A cette audience, Mme [P], représentée par son conseil dispensé de comparution, a demandé à la cour, aux termes de ses conclusions remises au greffe le 6 novembre 2023, de :

– Confirmer le jugement rendu le 15 juin 2020 en ce qu’il a déclaré Mme [P] recevable en son action ;

– Infirmer le jugement rendu le 15 juin 2020 pour le surplus ;

– Annuler la décision explicite de rejet de la commission de recours amiable en date du 25 octobre 2016 et notifiée le 3 décembre 2016 à Mme [P] ;

– Dire que la CAF doit tenir compte des déclarations de ressources réelles de Mme [P] dans le calcul de ses droits au titre de l’allocation de logement sociale ;

– Dire et juger que la situation financière de Mme [P] pour l’année 2016 ne dépassait pas le plafond des ressources fixé par les textes pour l’attribution de l’allocation de logement sociale ;

– Dire et juger que la suppression des droits à l’allocation de logement sociale à compter du 1er janvier 2016 par la CAF est irrégulière ;

En conséquence,

– Condamner la CAF à verser un décompte rectifié des droits de Mme [P] au titre de l’allocation de logement sociale pour la période du 1er janvier 2016 jusqu’au jour de la décision à venir ;

– Condamner la CAF à verser à Mme [P] un rappel au titre de l’allocation de logement sociale pour la période du 1er janvier 2016 jusqu’au jour de la décision à venir ;

– Condamner la CAF à lui verser la somme de 2 000 euros à titre de dommages-intérêts,

– Débouter la CAF de toutes ses demandes, fins et conclusions ;

– Condamner la CAF à lui verser la somme de 2 500 euros au titre de l’article 700 du code de procédure civile, outre les dépens dont distraction au profit de maître Abdallah, avocat.

En défense, la CAF, représentée par son mandataire, a repris oralement ses conclusions visées par le greffe, pour demander à la cour de :

– Dire que l’appel est sans objet ;

– Débouter Mme [P] de ses demandes complémentaires.
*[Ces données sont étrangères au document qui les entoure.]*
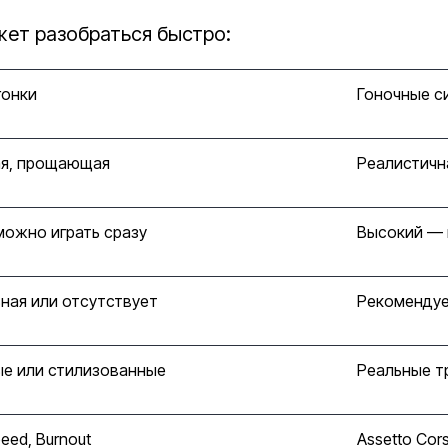
жет разобраться быстро:
гонки
Гоночные с
я, прощающая
Реалистичн
можно играть сразу
Высокий — 
ная или отсутствует
Рекомендуе
е или стилизованные
Реальные т
eed, Burnout
Assetto Cors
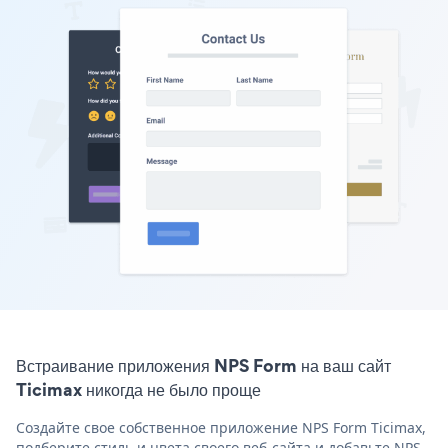
Встраивание приложения NPS Form на ваш сайт
Ticimax никогда не было проще
Создайте свое собственное приложение NPS Form Ticimax,
подберите стиль и цвета своего веб-сайта и добавьте NPS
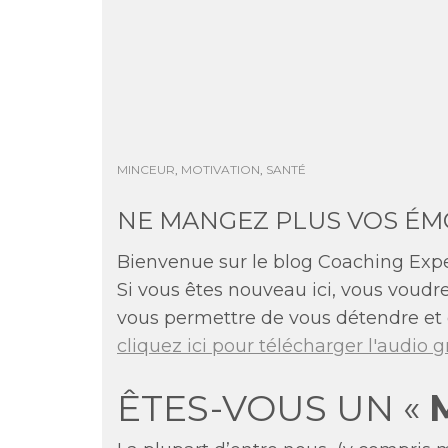
MINCEUR
,
MOTIVATION
,
SANTÉ
NE MANGEZ PLUS VOS ÉM
Bienvenue sur le blog Coaching Expe
Si vous êtes nouveau ici, vous voud
vous permettre de vous détendre et d
cliquez ici pour télécharger l'audio 
ÊTES-VOUS UN «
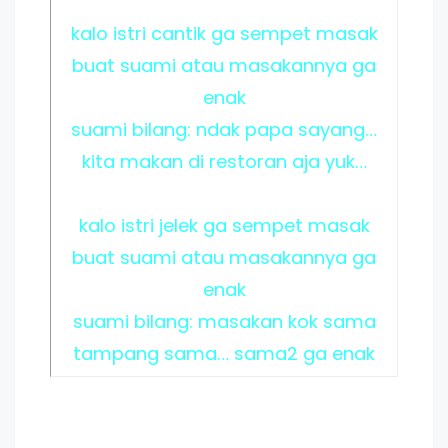
kalo istri cantik ga sempet masak
buat suami atau masakannya ga
enak
suami bilang: ndak papa sayang…
kita makan di restoran aja yuk…
kalo istri jelek ga sempet masak
buat suami atau masakannya ga
enak
suami bilang: masakan kok sama
tampang sama… sama2 ga enak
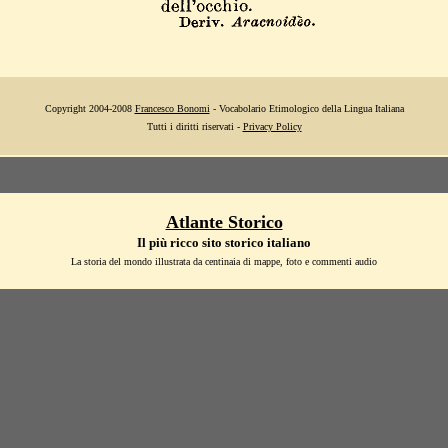
Copyright 2004-2008
Francesco Bonomi
- Vocabolario Etimologico della Lingua Italiana
Tutti i diritti riservati -
Privacy Policy
Atlante Storico
Il più ricco sito storico italiano
La storia del mondo illustrata da centinaia di mappe, foto e commenti audio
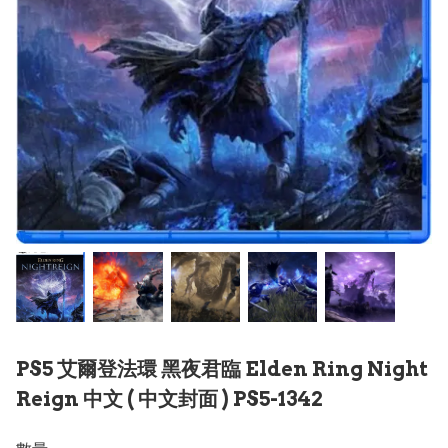
PS5 艾爾登法環 黑夜君臨 Elden Ring Night
Reign 中文 ( 中文封面 ) PS5-1342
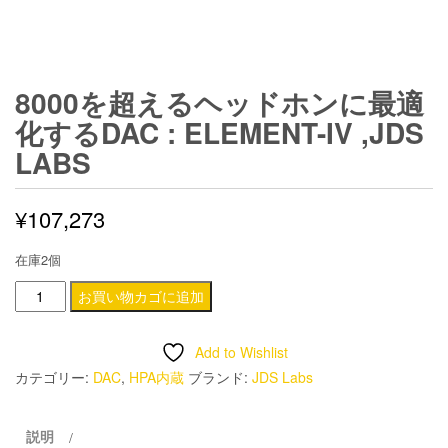
8000を超えるヘッドホンに最適
化するDAC : ELEMENT-IV ,JDS
LABS
¥
107,273
在庫2個
8000
お買い物カゴに追加
を
超
Add to Wishlist
え
カテゴリー:
DAC
,
HPA内蔵
ブランド:
JDS Labs
る
ヘ
説明
ッ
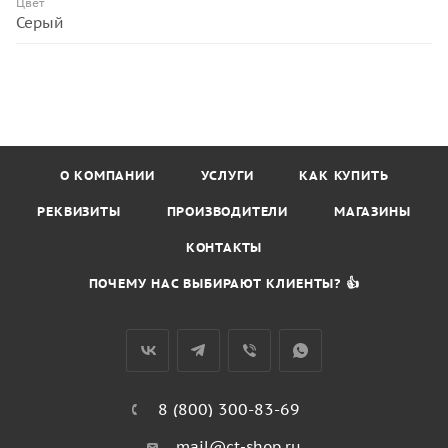
Цвет
Серый
О КОМПАНИИ
УСЛУГИ
КАК КУПИТЬ
РЕКВИЗИТЫ
ПРОИЗВОДИТЕЛИ
МАГАЗИНЫ
КОНТАКТЫ
ПОЧЕМУ НАС ВЫБИРАЮТ КЛИЕНТЫ? 👍
8 (800) 300-83-69
mail@ct-shop.ru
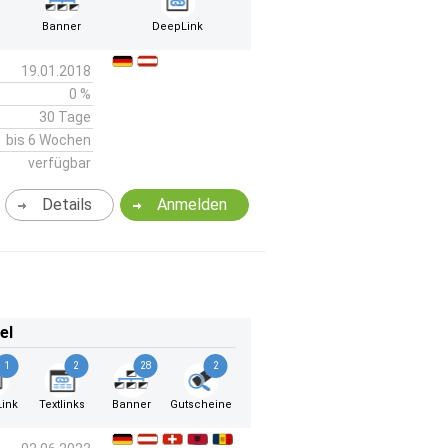
Banner
DeepLink
19.01.2018
0 %
30 Tage
bis 6 Wochen
verfügbar
Details
Anmelden
el
1
2
28
2
ink
Textlinks
Banner
Gutscheine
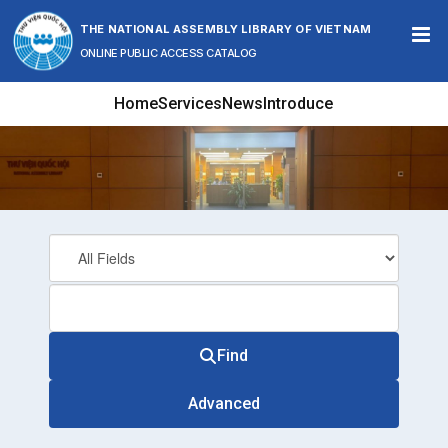
Skip to content
THE NATIONAL ASSEMBLY LIBRARY OF VIETNAM
ONLINE PUBLIC ACCESS CATALOG
Home
Services
News
Introduce
Find
Advanced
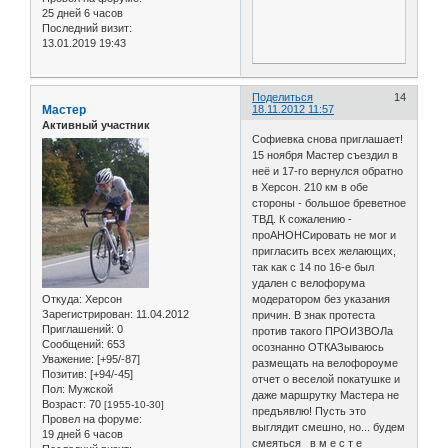
25 дней 6 часов
Последний визит:
13.01.2019 19:43
Поделиться
14
Мастер
18.11.2012 11:57
Активный участник
Софиевка снова приглашает!
15 ноября Мастер съездил в
неё и 17-го вернулся обратно
в Херсон. 210 км в обе
стороны - большое бреветное
ТВД. К сожалению -
проАНОНСировать не мог и
пригласить всех желающих,
так как с 14 по 16-е был
удален с велофорума
Откуда:
Херсон
модератором без указания
Зарегистрирован
: 11.04.2012
причин. В знак протеста
Приглашений:
0
против такого ПРОИЗВОЛа
Сообщений:
653
осознанно ОТКАЗываюсь
Уважение:
[+95/-87]
размещать на велофороуме
Позитив:
[+94/-45]
отчет о веселой покатушке и
Пол:
Мужской
даже маршрутку Мастера не
Возраст:
70
[1955-10-30]
предъявлю! Пусть это
Провел на форуме:
выглядит смешно, но... будем
19 дней 6 часов
смеяться в м е с т е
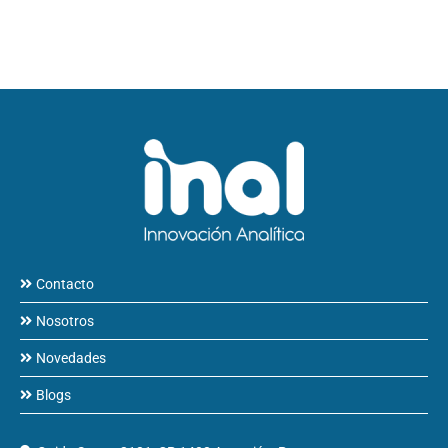
Contacto
Nosotros
Novedades
Blogs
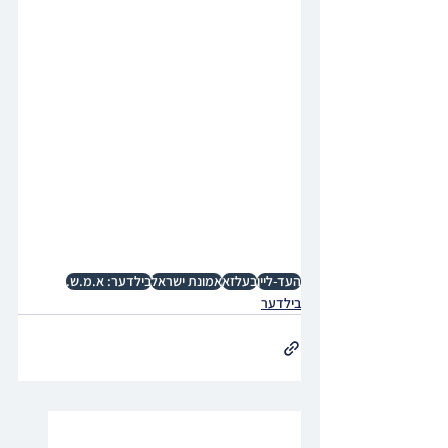
העד-ליין
בעלזא
אמונת ישראל
בילדער: א.מ.ש.
בילדער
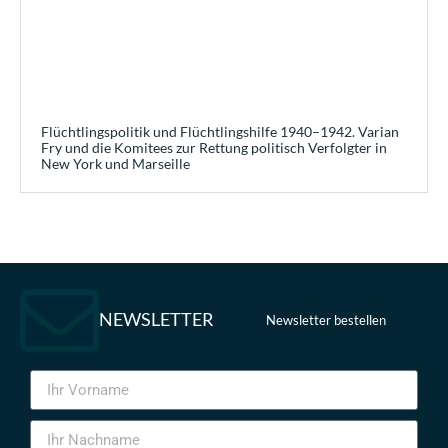
Flüchtlingspolitik und Flüchtlingshilfe 1940–1942. Varian
Fry und die Komitees zur Rettung politisch Verfolgter in
New York und Marseille
NEWSLETTER
Newsletter bestellen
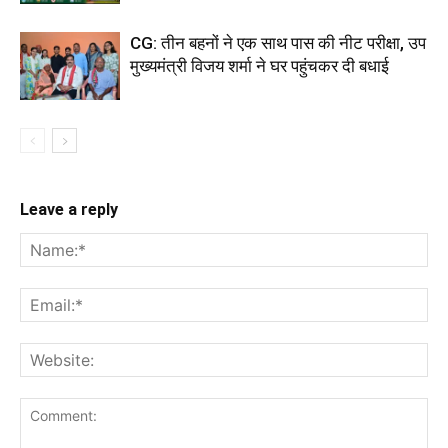
CG: तीन बहनों ने एक साथ पास की नीट परीक्षा, उप
मुख्यमंत्री विजय शर्मा ने घर पहुंचकर दी बधाई
Leave a reply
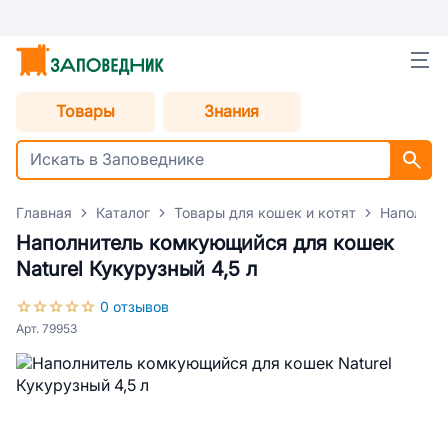
Товары
Знания
Главная
Каталог
Товары для кошек и котят
Наполнит
Наполнитель комкующийся для кошек
Naturel Кукурузный 4,5 л
0 отзывов
Арт. 79953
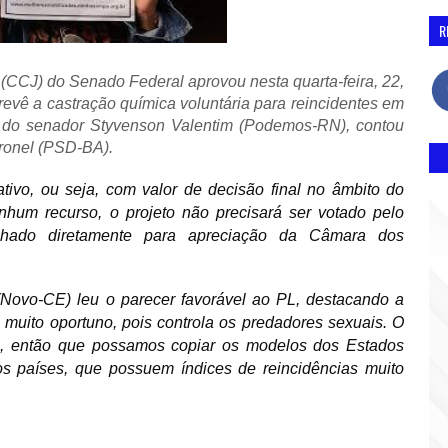
R
 (CCJ) do Senado Federal aprovou nesta quarta-feira, 22,
prevê a castração química voluntária para reincidentes em
ia do senador Styvenson Valentim (Podemos-RN), contou
oronel (PSD-BA).
tivo, ou seja, com valor de decisão final no âmbito do
nhum recurso, o projeto não precisará ser votado pelo
nhado diretamente para apreciação da Câmara dos
Novo-CE) leu o parecer favorável ao PL, destacando a
 muito oportuno, pois controla os predadores sexuais. O
vo, então que possamos copiar os modelos dos Estados
os países, que possuem índices de reincidências muito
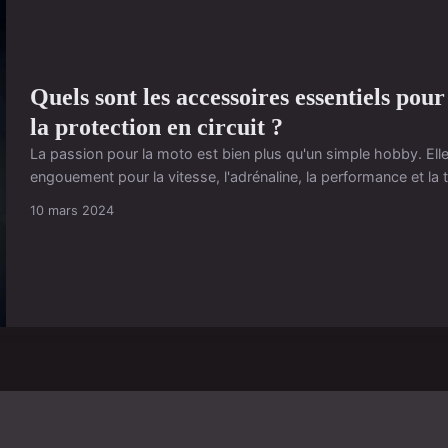
Quels sont les accessoires essentiels po
la protection en circuit ?
La passion pour la moto est bien plus qu'un simple hobby. Elle
engouement pour la vitesse, l'adrénaline, la performance et la t
10 mars 2024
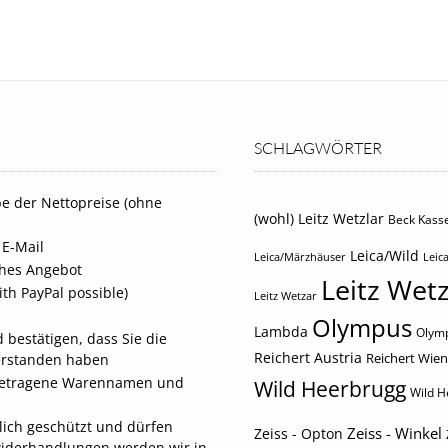
SCHLAGWÖRTER
e der Nettopreise (ohne
(wohl) Leitz Wetzlar
Beck Kasse
 E-Mail
Leica/Wild
Leica/Märzhäuser
Leica
iches Angebot
Leitz Wetz
th PayPal possible)
Leitz Wetzar
Olympus
Lambda
Olymp
 bestätigen, dass Sie die
Reichert Austria
Reichert Wien
erstanden haben
eingetragene Warennamen und
Wild Heerbrugg
Wild H
tlich geschützt und dürfen
Zeiss - Winkel
Zeiss - Opton
widerhandlungen werden wir in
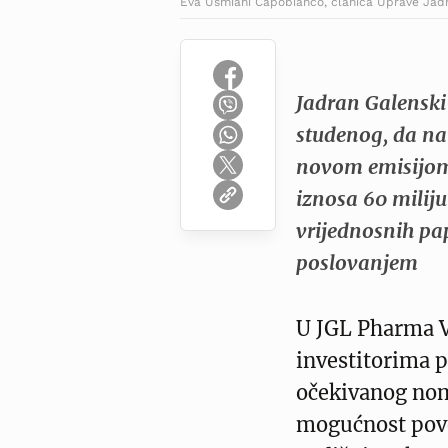
Eva Usmiani Capobianco, članica Uprave Jadra
Jadran Galenski 
studenog, da nam
novom emisijom
iznosa 60 miliju
vrijednosnih pa
poslovanjem
U JGL Pharma V
investitorima p
očekivanog nom
mogućnost pove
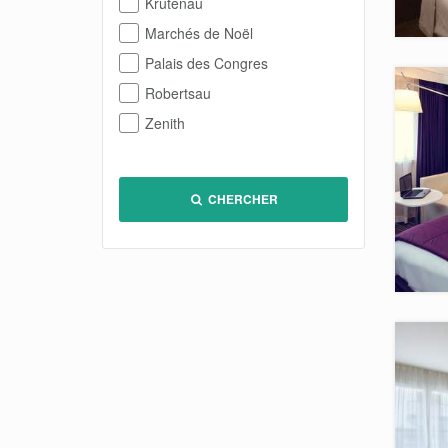
Krutenau
Marchés de Noël
Palais des Congres
Robertsau
Zenith
CHERCHER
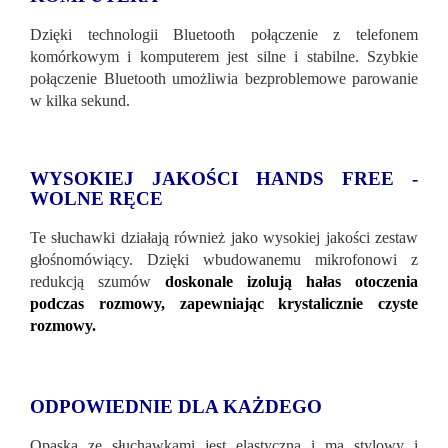
Dzięki technologii Bluetooth połączenie z telefonem
komórkowym i komputerem jest silne i stabilne. Szybkie
połączenie Bluetooth umożliwia bezproblemowe parowanie
w kilka sekund.
WYSOKIEJ JAKOŚCI HANDS FREE -
WOLNE RĘCE
Te słuchawki działają również jako wysokiej jakości zestaw
głośnomówiący. Dzięki wbudowanemu mikrofonowi z
redukcją szumów
doskonale izolują hałas otoczenia
podczas rozmowy, zapewniając krystalicznie czyste
rozmowy.
ODPOWIEDNIE DLA KAŻDEGO
Opaska ze słuchawkami jest elastyczna i ma stylowy i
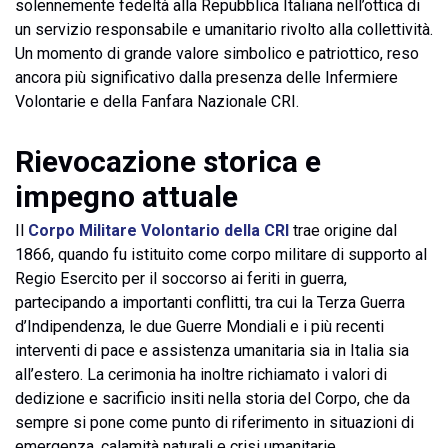
solennemente fedeltà alla Repubblica Italiana nell’ottica di
un servizio responsabile e umanitario rivolto alla collettività.
Un momento di grande valore simbolico e patriottico, reso
ancora più significativo dalla presenza delle Infermiere
Volontarie e della Fanfara Nazionale CRI.
Rievocazione storica e
impegno attuale
Il
Corpo Militare Volontario della CRI
trae origine dal
1866, quando fu istituito come corpo militare di supporto al
Regio Esercito per il soccorso ai feriti in guerra,
partecipando a importanti conflitti, tra cui la Terza Guerra
d’Indipendenza, le due Guerre Mondiali e i più recenti
interventi di pace e assistenza umanitaria sia in Italia sia
all’estero. La cerimonia ha inoltre richiamato i valori di
dedizione e sacrificio insiti nella storia del Corpo, che da
sempre si pone come punto di riferimento in situazioni di
emergenza, calamità naturali e crisi umanitarie.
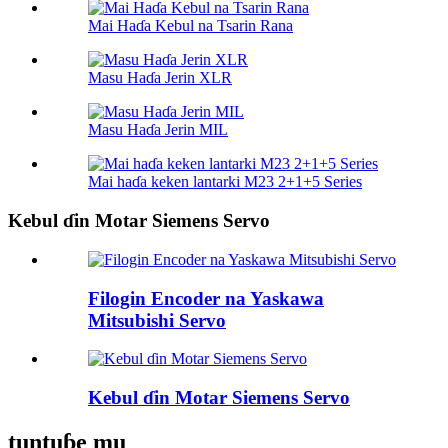
Mai Haɗa Kebul na Tsarin Rana
Masu Haɗa Jerin XLR
Masu Haɗa Jerin MIL
Mai haɗa keken lantarki M23 2+1+5 Series
Kebul ɗin Motar Siemens Servo
Filogin Encoder na Yaskawa
Mitsubishi Servo
Kebul ɗin Motar Siemens Servo
tuntuɓe mu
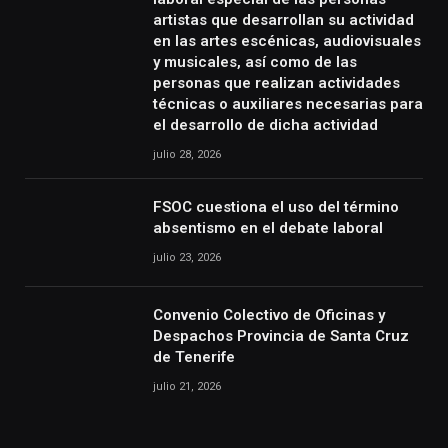
artistas que desarrollan su actividad
en las artes escénicas, audiovisuales
y musicales, así como de las
personas que realizan actividades
técnicas o auxiliares necesarias para
el desarrollo de dicha actividad
julio 28, 2026
FSOC cuestiona el uso del término
absentismo en el debate laboral
julio 23, 2026
Convenio Colectivo de Oficinas y
Despachos Provincia de Santa Cruz
de Tenerife
julio 21, 2026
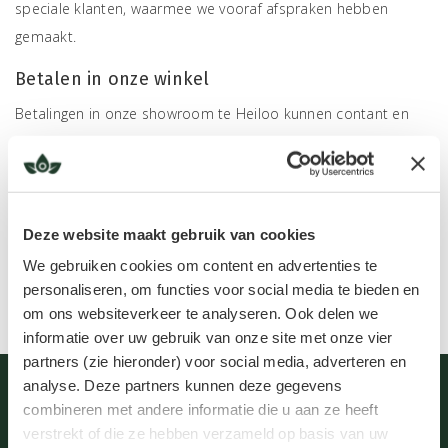
speciale klanten, waarmee we vooraf afspraken hebben
gemaakt.
Betalen in onze winkel
Betalingen in onze showroom te Heiloo kunnen contant en
met PIN geschieden.
Kijk op de
contactpagina
voor informatie zoals ons
rekeningnummer en kvk nummer.
Deze website maakt gebruik van cookies
We gebruiken cookies om content en advertenties te
personaliseren, om functies voor social media te bieden en
om ons websiteverkeer te analyseren. Ook delen we
informatie over uw gebruik van onze site met onze vier
partners (zie hieronder) voor social media, adverteren en
analyse. Deze partners kunnen deze gegevens
combineren met andere informatie die u aan ze heeft
verstrekt of die ze hebben verzameld op basis van uw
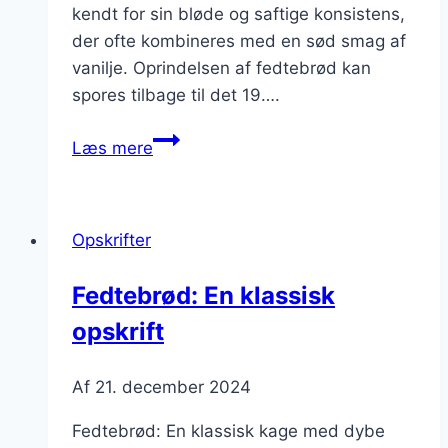
kendt for sin bløde og saftige konsistens,
der ofte kombineres med en sød smag af
vanilje. Oprindelsen af fedtebrød kan
spores tilbage til det 19….
Fedtebrød
Læs mere
med
vanilje:
Duftende
Opskrifter
godbidder
Fedtebrød: En klassisk
opskrift
Af
21. december 2024
Fedtebrød: En klassisk kage med dybe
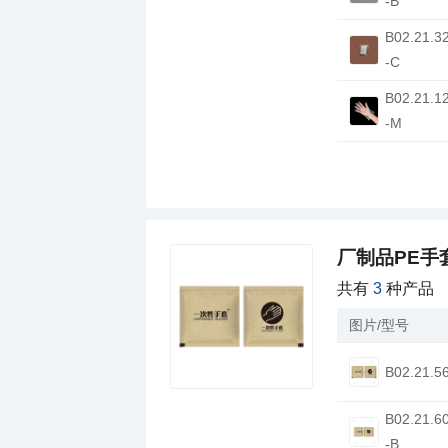
-B
-C
-M
厂制品PE手
共有
3
种产品
图片/型号
B02.21.5
-B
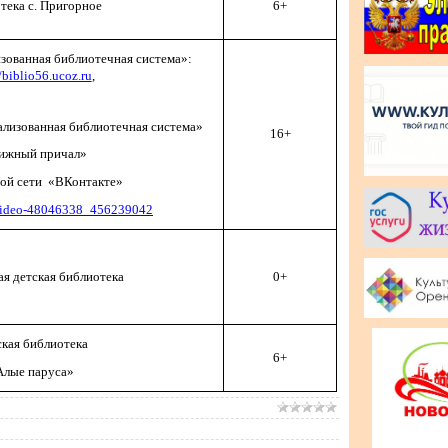
тека с. Пригорное
6+
ованная библиотечная система»:
/biblio56.ucoz.ru
,
изованная библиотечная система»
16+
ижный причал»
ной сети «ВКонтакте»
/video-48046338_456239042
я детская библиотека
0+
кая библиотека
6+
Алые паруса»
A l’issue de l’audience, les parties ont été informées que la décision serait mise à disposition le 11 avril 2025.

PAR CES MOTIFS :

LA COUR ,

DÉCLARE recevable l’appel formé par Mme [P] ;

CONFIRME le jugement rendu le 15 juin 2020 par le tribunal judiciaire de Bobigny sous le RG 19/2961 en ce qu’il a :

– Déclaré recevable l’action de Mme [P] ;

– Débouté Mme [P] de sa demande de dommages-intérêts à l’encontre de la CAF ;

INFIRME à l’égard du jugement rendu le 15 juin 2020 par le tribunal judiciaire de Bobigny en ce qu’il a :

– Dit l’action de Mme [P] mal fondée ;

– Débouté Mme [P] de sa demande d’attribution de l’allocation logement sociale déposée le 23 mars 2016 ;

– Fait droit à la demande reconventionnelle de la CAF ;

– Condamné Mme [P] à verser à la caf la somme de 423,78 euros au titre de l’indu d’allocation logement de mars à mai 2016 ;

– Condamné Mme [P] aux dépens ;

Statuant à nouveau et y ajoutant,

DIT que Mme [P] ouvrait droit à l’allocation de logement sociale à compter du 1er janvier 2016 ;

CONSTATE que, par suite de la régularisation opérée par la CAF, Mme [P] est remplie de ses droits en termes d’allocation de logement sociale du 1er janvier 2016 au 15 juin 2020 ;

DÉBOUTE Mme [P] de ses demandes tendant à condamner à la CAF à verser un décompte rectifié des droits de Mme [P] au titre de l’allocation de logement sociale pour la période du 1er janvier 2016 jusqu’au jour de la décision à venir et à verser à Mme [P] un rappel au titre de l’allocation de logement sociale pour la période du 1er janvier 2016 jusqu’au jour de la décision à venir ;

DÉBOUTE Mme [P] de sa demande tendant à voir annuler la décision de la commission de recours amiable en date du 25 octobre 2016 ;

DÉBOUTE Mme [P] de sa demande formée au titre de l’article 700 du code de procédure civile ;

DIT que chacune des parties supportera la charge des dépens par elle exposés ;

DIT que les dépens seront recouvrés conformément à la législation sur l’aide juridictionnelle.